Effects of CsgD on the csgD promoter. (A) E. coli BWWF1D (white bars) and BWcsgDF1D (gray bars) were grown in YESCA medium for 6 (lanes 1 and 2), 9 (lanes 3 and 4), or 24 h (lanes 7 and 8) for measurement of β-galactosidase activities. (B) E. coli BWcsgDF1D was transformed with either pBAD18 (lane 1) or pBADcsgD (lane 2) and grown in YESCA medium at 28°C for 12 h, and then β-galactosidase activities were measured. (C) Confirmation of CsgD expression in pBADcsgD-transformed E. coli BWcsgDF1D by Western blot analysis. (D) Locations of CsgD-binding sites along the csgD promoter. The binding sites of other transcription factors on the cagD promoter have been reported previously (36, 37).

Fig. 9.

Effects of CsgD on the fliE and fliF promoters. (A) E. coli BWWfliE (lanes 1 and 2) and BWcsgDfliE (lanes 3 to 6) strains were transformed with either pBAD18 (lanes 1 to 4) or pBADcsgD (lanes 5 and 6), grown in YESCA medium at 28°C for 8 h (lanes 1, 3, and 5) or 24 h (lanes 2, 4, and 6), and β-galactosidase activities were determined. (B) E. coli BWWfliF (lanes 1 and 2) and BWcsgDfliF (lanes 3 to 6) strains were transformed with either pBAD18 (lanes 1 to 4) or pBADcsgD (lanes 5 and 6), grown in YESCA medium at 28°C for 8 h (lanes 1, 3, and 5) or 24 h (lanes 2, 4, and 6), and β-galactosidase activity was assayed. (C) Locations of CsgD-binding sites within the spacer region between fliE and fliF. The CsgD-binding site of CsgD is indicated by the solid-lined box, while two binding sites of FlhDC, the activator for the fliE and fliF operons, are indicated by the boxes with dotted lines.
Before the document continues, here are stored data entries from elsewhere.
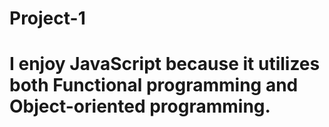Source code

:# Project-1

# I enjoy JavaScript because it utilizes both Functional programming and Object-oriented programming.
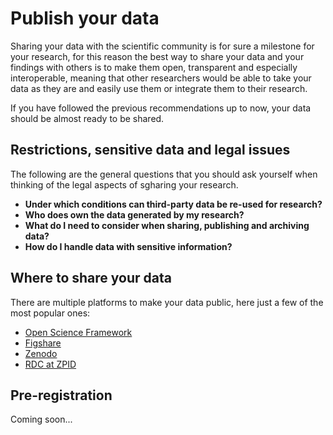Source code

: # Publish your data

Sharing your data with the scientific community is for sure a milestone for your research, for this reason the best way to share your data and your findings with others is to make them open, transparent and especially interoperable, meaning that other researchers would be able to take your data as they are and easily use them or integrate them to their research.

If you have followed the previous recommendations up to now, your data should be almost ready to be shared.

## Restrictions, sensitive data and legal issues

The following are the general questions that you should ask yourself when thinking of the legal aspects of sgharing your research.

- **Under which conditions can third-party data be re-used for research?**
- **Who does own the data generated by my research?**
- **What do I need to consider when sharing, publishing and archiving data?**
- **How do I handle data with sensitive information?**

## Where to share your data

There are multiple platforms to make your data public, here just a few of the most popular ones:

- [Open Science Framework](https://osf.io/)
- [Figshare](https://figshare.com/)
- [Zenodo](https://zenodo.org/)
- [RDC at ZPID](https://rdc-psychology.org/)

## Pre-registration

Coming soon...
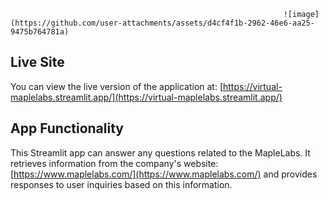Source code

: 
                                                                 ![image](https://github.com/user-attachments/assets/d4cf4f1b-2962-46e6-aa25-9475b764781a)
## Live Site

You can view the live version of the application at: [https://virtual-maplelabs.streamlit.app/](https://virtual-maplelabs.streamlit.app/)

## App Functionality

This Streamlit app can answer any questions related to the MapleLabs. It retrieves information from the company's website: [https://www.maplelabs.com/](https://www.maplelabs.com/) and provides responses to user inquiries based on this information.


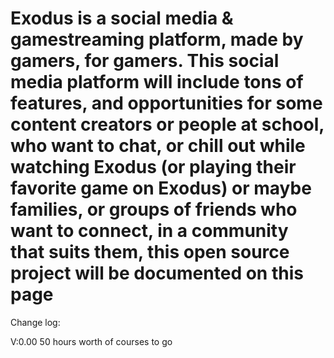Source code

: # Exodus is a social media & gamestreaming platform, made by gamers, for gamers. This social media platform will include tons of features, and opportunities for some content creators or people at school, who want to chat, or chill out while watching Exodus (or playing their favorite game on Exodus) or maybe families, or groups of friends who want to connect, in a community that suits them, this open source project will be documented on this page

Change log:

V:0.00
50 hours worth of courses to go

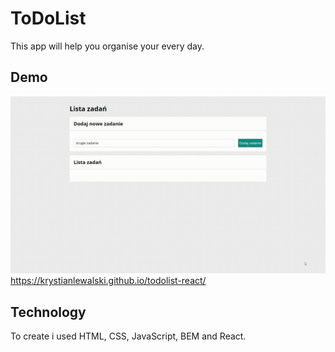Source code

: # ToDoList

This app will help you organise your every day.

## Demo
![show demo](images/demo.gif)
https://krystianlewalski.github.io/todolist-react/

## Technology
To create i used HTML, CSS, JavaScript, BEM and React.
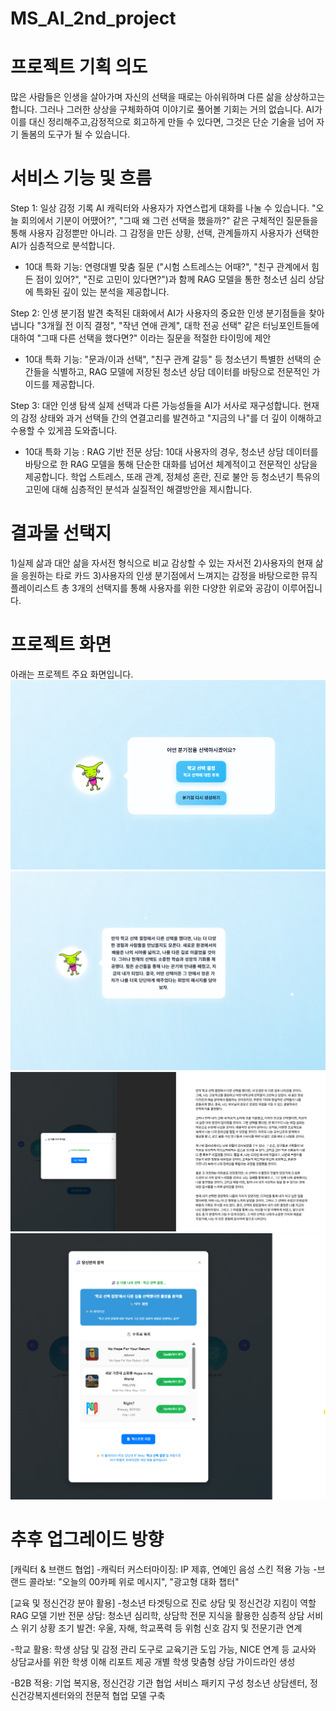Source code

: # MS_AI_2nd_project

# 프로젝트 기획 의도 
많은 사람들은 인생을 살아가며 자신의 선택을 때로는 아쉬워하며 다른 삶을 상상하고는 합니다.
그러나 그러한 상상을 구체화하여 이야기로 풀어볼 기회는 거의 없습니다.
AI가 이를 대신 정리해주고,감정적으로 회고하게 만들 수 있다면, 그것은 단순 기술을 넘어 자기 돌봄의 도구가 될 수 있습니다.


# 서비스 기능 및 흐름 
Step 1: 일상 감정 기록
AI 캐릭터와 사용자가 자연스럽게 대화를 나눌 수 있습니다.
"오늘 회의에서 기분이 어땠어?", "그때 왜 그런 선택을 했을까?" 같은 구체적인 질문들을 통해 사용자 감정뿐만 아니라. 그 감정을 만든 상황, 선택, 관계들까지 사용자가 선택한 AI가 심층적으로 분석합니다. 
- 10대 특화 기능: 연령대별 맞춤 질문 ("시험 스트레스는 어때?", "친구 관계에서 힘든 점이 있어?", "진로 고민이 있다면?")과 함께 RAG 모델을 통한 청소년 심리 상담에 특화된 깊이 있는 분석을 제공합니다.

Step 2: 인생 분기점 발견
축적된 대화에서 AI가 사용자의 중요한 인생 분기점들을 찾아냅니다
"3개월 전 이직 결정", "작년 연애 관계", 대학 전공 선택" 같은 터닝포인트들에 대하여 "그때 다른 선택을 했다면?" 이라는 질문을 적절한 타이밍에 제안 
- 10대 특화 기능: "문과/이과 선택", "친구 관계 갈등" 등 청소년기 특별한 선택의 순간들을 식별하고, RAG 모델에 저장된 청소년 상담 데이터를 바탕으로 전문적인 가이드를 제공합니다.

Step 3: 대안 인생 탐색
실제 선택과 다른 가능성들을 AI가 서사로 재구성합니다.
현재의 감정 상태와 과거 선택들 간의 연결고리를 발견하고 "지금의 나"를 더 깊이 이해하고 수용할 수 있게끔 도와줍니다. 
- 10대 특화 기능 : RAG 기반 전문 상담: 10대 사용자의 경우, 청소년 상담 데이터를 바탕으로 한 RAG 모델을 통해 단순한 대화를 넘어선 체계적이고 전문적인 상담을 제공합니다. 학업 스트레스, 또래 관계, 정체성 혼란, 진로 불안 등 청소년기 특유의 고민에 대해 심층적인 분석과 실질적인 해결방안을 제시합니다.

# 결과물 선택지
1)실제 삶과 대안 삶을 자서전 형식으로 비교 감상할 수 있는 자서전 
2)사용자의 현재 삶을 응원하는 타로 카드
3)사용자의 인생 분기점에서 느껴지는 감정을 바탕으로한 뮤직 플레이리스트
총 3개의 선택지를 통해 사용자를 위한 다양한 위로와 공감이 이루어집니다. 



# 프로젝트 화면
아래는 프로젝트 주요 화면입니다.
![if_story_selectmoment](images/if_story_selectmoment.png)
![if_story_summary](images/if_story_summary.png)
![if_story_autobio](images/if_story_autobio.png)
![result_music](images/result_music.png)


# 추후 업그레이드 방향
[캐릭터 & 브랜드 협업]
  -캐릭터 커스터마이징: IP 제휴, 연예인 음성 스킨 적용 가능
  -브랜드 콜라보: "오늘의 00카페 위로 메시지", "광고형 대화 챕터"

[교육 및 정신건강 분야 활용]
  -청소년 타겟팅으로 진로 상담 및 정신건강 지킴이 역할
    RAG 모델 기반 전문 상담: 청소년 심리학, 상담학 전문 지식을 활용한 심층적 상담 서비스
    위기 상황 조기 발견: 우울, 자해, 학교폭력 등 위험 신호 감지 및 전문기관 연계

  -학교 활용: 학생 상담 및 감정 관리 도구로 교육기관 도입 가능, NICE 연계 등
    교사와 상담교사를 위한 학생 이해 리포트 제공
    개별 학생 맞춤형 상담 가이드라인 생성

  -B2B 적용: 기업 복지용, 정신건강 기관 협업 서비스 패키지 구성
    청소년 상담센터, 정신건강복지센터와의 전문적 협업 모델 구축
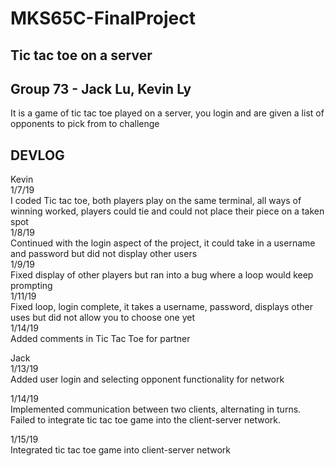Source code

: # MKS65C-FinalProject
## Tic tac toe on a server
## Group 73 - Jack Lu, Kevin Ly
It is a game of tic tac toe played on a server, you login and are given a list of opponents to pick from to challenge
## DEVLOG
Kevin <br />
1/7/19 <br />
I coded Tic tac toe, both players play on the same terminal, all ways of winning worked, players could tie and could not place their piece on a taken spot <br />
1/8/19 <br />
Continued with the login aspect of the project, it could take in a username and password but did not display other users <br />
1/9/19 <br />
Fixed display of other players but ran into a bug where a loop would keep prompting <br />
1/11/19 <br />
Fixed loop, login complete, it takes a username, password, displays other uses but did not allow you to choose one yet <br />
1/14/19 <br />
Added comments in Tic Tac Toe for partner <br />

Jack <br />
1/13/19  
Added user login and selecting opponent functionality for network

1/14/19 <br />
Implemented communication between two clients, alternating in turns. <br>
Failed to integrate tic tac toe game into the client-server network.

1/15/19 <br />
Integrated tic tac toe game into client-server network
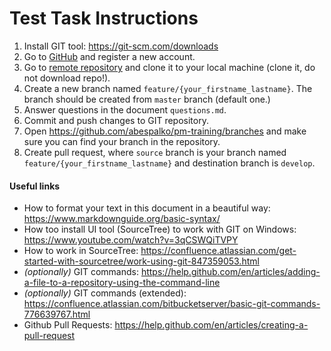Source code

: # Test Task Instructions

1. Install GIT tool: https://git-scm.com/downloads 
2. Go to [GitHub](https://github.com) and register a new account.
3. Go to [remote repository](https://github.com/abespalko/pm-training) and clone it to your local machine (clone it, do not download repo!).
4. Create a new branch named `feature/{your_firstname_lastname}`. The branch should be created from `master` branch (default one.)
5. Answer questions in the document `questions.md`.
6. Commit and push changes to GIT repository.
7. Open https://github.com/abespalko/pm-training/branches and make sure you can find your branch in the repository.
7. Create pull request, where `source` branch is your branch named `feature/{your_firstname_lastname}` and destination branch is `develop`.

#### Useful links

- How to format your text in this document in a beautiful way: https://www.markdownguide.org/basic-syntax/ 
- How too install UI tool (SourceTree) to work with GIT on Windows: https://www.youtube.com/watch?v=3qCSWQiTVPY
- How to work in SourceTree: https://confluence.atlassian.com/get-started-with-sourcetree/work-using-git-847359053.html
- <em>(optionally)</em> GIT commands: https://help.github.com/en/articles/adding-a-file-to-a-repository-using-the-command-line
- <em>(optionally)</em> GIT commands (extended): https://confluence.atlassian.com/bitbucketserver/basic-git-commands-776639767.html
- Github Pull Requests: https://help.github.com/en/articles/creating-a-pull-request
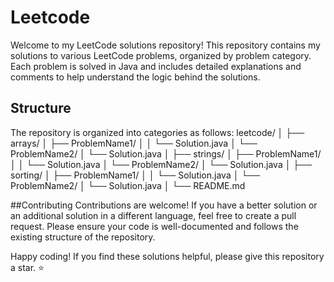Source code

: # Leetcode

Welcome to my LeetCode solutions repository! This repository contains my solutions to various LeetCode problems, organized by problem category. Each problem is solved in Java and includes detailed explanations and comments to help understand the logic behind the solutions.

## Structure

The repository is organized into categories as follows:
leetcode/
│
├── arrays/
│   ├── ProblemName1/
│   │   └── Solution.java
│   └── ProblemName2/
│       └── Solution.java
│
├── strings/
│   ├── ProblemName1/
│   │   └── Solution.java
│   └── ProblemName2/
│       └── Solution.java
│
├── sorting/
│   ├── ProblemName1/
│   │   └── Solution.java
│   └── ProblemName2/
│       └── Solution.java
│
└── README.md


##Contributing
Contributions are welcome! If you have a better solution or an additional solution in a different language, feel free to create a pull request. Please ensure your code is well-documented and follows the existing structure of the repository.

Happy coding! If you find these solutions helpful, please give this repository a star. ⭐
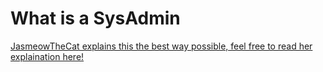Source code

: # What is a SysAdmin

[JasmeowTheCat explains this the best way possible, feel free to read her explaination here!](https://docs.jasmeowthecat.lgbt/books/1-general-information/page/typical-frequently-asked-questions-by-clients-and-businesses#bkmrk-what-does-sysadmin-m)
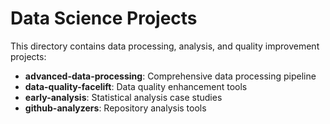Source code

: # Data Science Projects

This directory contains data processing, analysis, and quality improvement projects:

- **advanced-data-processing**: Comprehensive data processing pipeline
- **data-quality-facelift**: Data quality enhancement tools
- **early-analysis**: Statistical analysis case studies
- **github-analyzers**: Repository analysis tools
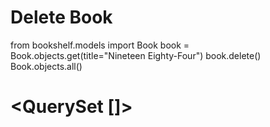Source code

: # Delete Book

from bookshelf.models import Book
book = Book.objects.get(title="Nineteen Eighty-Four")
book.delete()
Book.objects.all()
# <QuerySet []>
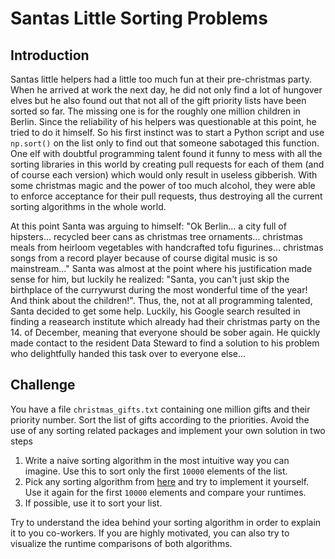 # Santas Little Sorting Problems

## Introduction

Santas little helpers had a little too much fun at their pre-christmas party. When he arrived at work the next day, he did not only find a lot of hungover elves but he also found out that not all of the gift priority lists have been sorted so far. The missing one is for the roughly one million children in Berlin. Since the reliability of his helpers was questionable at this point, he tried to do it himself. So his first instinct was to start a Python script and use `np.sort()` on the list only to find out that someone sabotaged this function. One elf with doubtful programming talent found it funny to mess with all the sorting libraries in this world by creating pull requests for each of them (and of course each version) which would only result in useless gibberish. With some christmas magic and the power of too much alcohol, they were able to enforce acceptance for their pull requests, thus destroying all the current sorting algorithms in the whole world.

At this point Santa was arguing to himself: "Ok Berlin... a city full of hipsters... recycled beer cans as christmas tree ornaments... christmas meals from heirloom vegetables with handcrafted tofu figurines... christmas songs from a record player because of course digital music is so mainstream..." Santa was almost at the point where his justification made sense for him, but luckily he realized: "Santa, you can't just skip the birthplace of the currywurst during the most wonderful time of the year! And think about the children!". Thus, the, not at all programming talented, Santa decided to get some help. Luckily, his Google search resulted in finding a reasearch institute which already had their christmas party on the 14. of December, meaning that everyone should be sober again. He quickly made contact to the resident Data Steward to find a solution to his problem who delightfully handed this task over to everyone else...

## Challenge

You have a file `christmas_gifts.txt` containing one million gifts and their priority number. Sort the list of gifts according to the priorities. Avoid the use of any sorting related packages and implement your own solution in two steps

1. Write a naive sorting algorithm in the most intuitive way you can imagine. Use this to sort only the first `10000` elements of the list.
2. Pick any sorting algorithm from [here](https://en.wikipedia.org/wiki/Sorting_algorithm#Comparison_of_algorithms) and try to implement it yourself. Use it again for the first `10000` elements and compare your runtimes.
3. If possible, use it to sort your list.

Try to understand the idea behind your sorting algorithm in order to explain it to you co-workers. If you are highly motivated, you can also try to visualize the runtime comparisons of both algorithms.
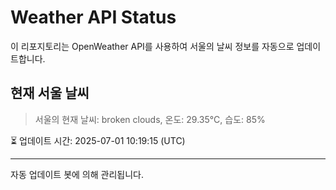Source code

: 
# Weather API Status

이 리포지토리는 OpenWeather API를 사용하여 서울의 날씨 정보를 자동으로 업데이트합니다.

## 현재 서울 날씨
> 서울의 현재 날씨: broken clouds, 온도: 29.35°C, 습도: 85%

⏳ 업데이트 시간: 2025-07-01 10:19:15 (UTC)

---
자동 업데이트 봇에 의해 관리됩니다.
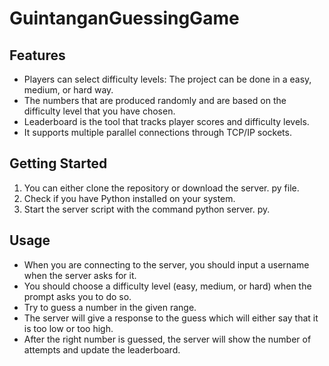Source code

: # GuintanganGuessingGame



## Features

- Players can select difficulty levels: The project can be done in a easy, medium, or hard way.
- The numbers that are produced randomly and are based on the difficulty level that you have chosen.
- Leaderboard is the tool that tracks player scores and difficulty levels.
- It supports multiple parallel connections through TCP/IP sockets.

## Getting Started

1. You can either clone the repository or download the server. py file.
2. Check if you have Python installed on your system.
3. Start the server script with the command python server. py.


## Usage

- When you are connecting to the server, you should input a username when the server asks for it.
- You should choose a difficulty level (easy, medium, or hard) when the prompt asks you to do so.
- Try to guess a number in the given range.
- The server will give a response to the guess which will either say that it is too low or too high.
- After the right number is guessed, the server will show the number of attempts and update the leaderboard.

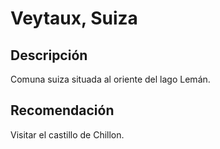 # Veytaux, Suiza

## Descripción
Comuna suiza situada al oriente del lago Lemán.

## Recomendación
Visitar el castillo de Chillon.

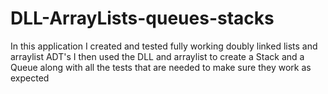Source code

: # DLL-ArrayLists-queues-stacks
In this application I created and tested fully working doubly linked lists and arraylist ADT's
I then used the DLL and arraylist to create a Stack and a Queue along with all the tests that are needed to make sure they work as expected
The fliE and fliF operons are both transcribed by both σ⁷⁰ and σ²⁸ RNA polymerases.

Fig. 10.

The regulatory roles of CsgD in biofilm formation and cell motility. The master regulator CsgD for biofilm formation represses the genes for flagellum formation and motility, thereby switching the bacterium's lifestyle to the biofilm mode.